-- Directions for this task --
Copy the lines below word for word, leaving out the pictures.
+ + + +
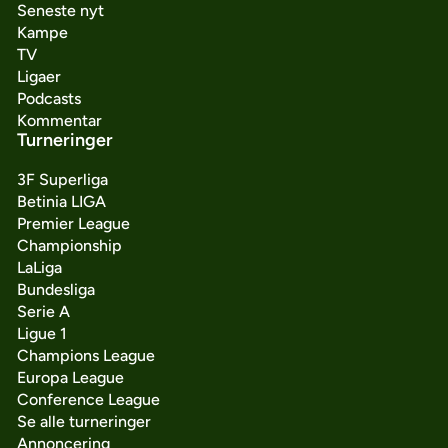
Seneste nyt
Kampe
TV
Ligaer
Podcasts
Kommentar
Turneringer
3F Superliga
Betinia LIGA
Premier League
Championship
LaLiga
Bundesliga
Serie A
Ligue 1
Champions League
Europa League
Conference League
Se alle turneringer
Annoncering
+ + + +
-- Your response --
Seneste nyt
Kampe
TV
Ligaer
Podcasts
Kommentar
Turneringer
3F Superliga
Betinia LIGA
Premier League
Championship
LaLiga
Bundesliga
Serie A
Ligue 1
Champions League
Europa League
Conference League
Se alle turneringer
Annoncering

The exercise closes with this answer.